I suppose the main difference is hosting. WordPress.com provides a free-hosted package so all you have to do is to decide on what your blog is going to be called, and then create it. You can make as many blogs as you like under your username, which you can create by opening a WordPress account (even without a blog).
WordPress.org, on the other hand, requires you to purchase your own domain name and hosting account for each blog. Getting a suitable URL is quite easy, but acquiring a suitable host is where advice is necessary.
Many hosting companies will happily say they are compatible with WordPress, but then there are two versions of being compatible. There are those that require technical knowledge to prepare your hosting server ready to receive WordPress, and those that make it very easy for you through just one (or two) click(s).
When searching for these ‘easy’ hosts (WordPress has a selection which they recommend), they will probably include an application called Fantastico, which takes all the stress out of the preparation for WordPress by doing it for you in advance.

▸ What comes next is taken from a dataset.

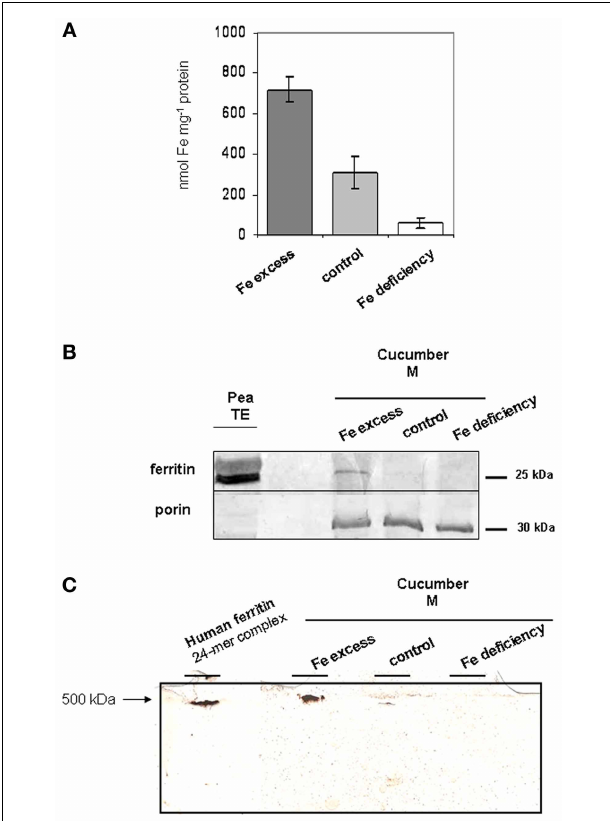
FIGURE 4 | Fe and ferritin content in mitochondria from cucumber roots grown under different conditions of Fe supply. (A) Total Fe content in mitochondria purified from Fe-excess, control, or Fe-deficiency roots, quantified by ICP-MS. Each bar represents the mean value ± SE from 4 independent samples consisting of 60–200 µ g mitochondria each. (B) SDS-PAGE and western blot analysis of mitochondria purified from Fe-excess, control, or Fe-deficiencyroot. 15 µ g proteins were loaded in each lane. As positive control, 34 µ g total extract (TE) from pea seeds, rich in ferritin, has been loaded in leftmost lane. (C) native PAGE analysis, followed by Prussian blue/DAB stain of mitochondria purified from Fe-excess, control or Fe-deficiencyroot; 40 µ g proteins were loaded in each lane. As positive control, 48 µ g proteins recombinant human ferritin consisting of a 24-mer of around 500KDa, was also loaded in the far left lane. XP_004148174 (annotated at NCBI as ferritin-3, chloroplast-like) ( Figure S2 ) five different primers Cucsafor1, Cucsarev1-rev4 were designed for RT-PCR experiments with RNA purified from either roots or leaves from Fe-excess cucumber plants (thus accumu- lating ferritin). Results show that RT-PCR with the following pairs: Cucsafor1-Cucsarev1 and Cucsafor1-Cucsarev2, amplified, respectively a fragment of 436 and 470 bp ( Figure 5B , left panel), as expected from an mRNA coding for XP004163524 ( Figure 5A ) but not from an mRNA coding for XP004163525 ( Figure S1 ).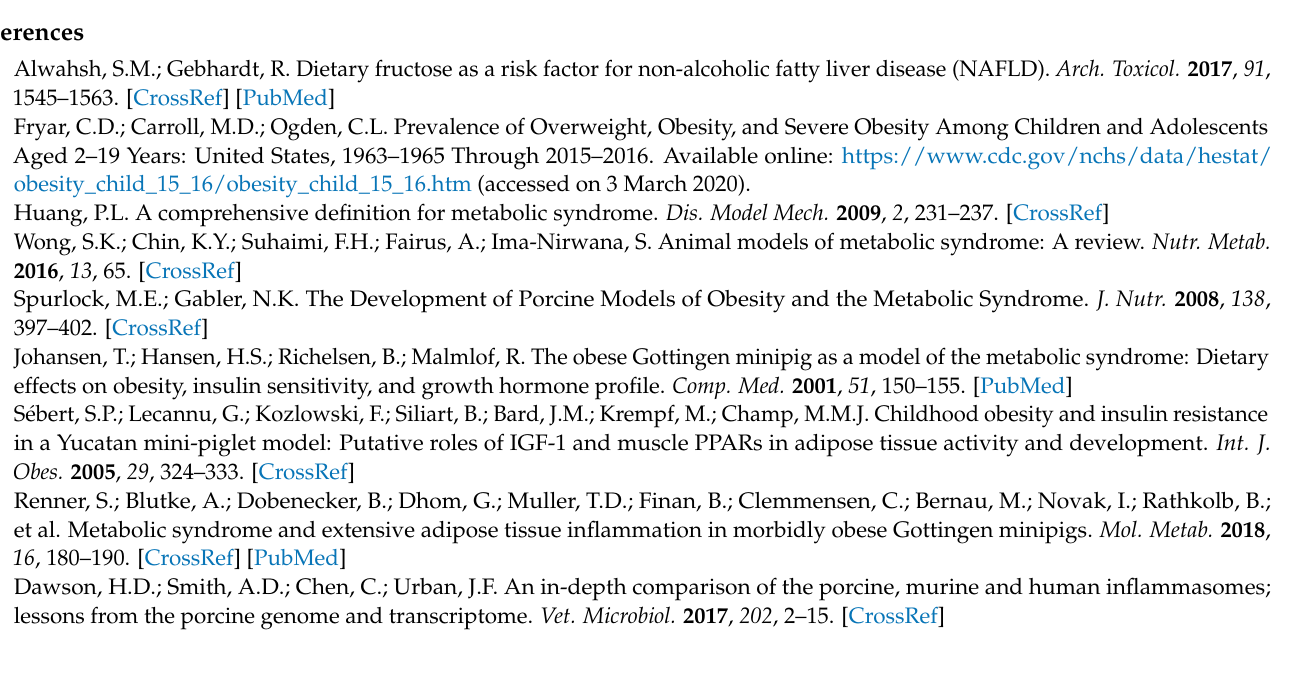
Plasma concentrations (ng/mL) of inflammation biomarkers after overnight fasting; Figure S1. Flow chart presentation of experimental procedures, samples collected, and analysis performed in this longitudinal dietary trial; Figure S2. Photos of the liver biopsy procedure; Figure S3. Morphometric measurements of Göttingen Minipigs fed ad libitum a high-risk (HR, n = 15) and a lower-risk (LR, n = 15) diet; Figure S4. Spearman correlations between the body weight and albumin levels in the plasma of Göttingen minipigs fed a high-risk (left panel) and a low-risk (right panel)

These hosting companies also will happily advertise that fact that they use Fantastico for WordPress.
Once you’ve done the necessary clicks and WordPress is installed into your hosted space, it will be in its default form, just like as for WordPress.com. But unlike WordPress.com who has everything ready for you to use in its sidebar instructions, you need to add in your own applications to your WordPress.org blog.
This is where having a FTP viewer platform like FileZilla comes into play. Right, explanations are probably needed here.
FTP stands for file transfer protocol, and it allows the transfer of files to different platforms on the internet. You will need to transfer your WordPress.org theme into your host’s server, into WordPress which you have set up, to be able to activate it.
You can see what is going on by using FileZilla, an FTP viewing browser or application that shows what is already set up in your host’s server, especially your WordPress files, and allows you to transfer (via FTP) your new files and plugins into your new WordPress.org blog. By putting the necessary files into your blog and activating them, your blog will start to become alive.
But all this extra technical stuff isn’t necessary for WordPress.com. It has been carefully formulated to take out any technical stress and angst for the novice blogger, and yet still provides an extensive amount of applications available for blogging use. These have been made as easy as possible to activate, providing extra time for actually writing posts and reaping the benefits they provide.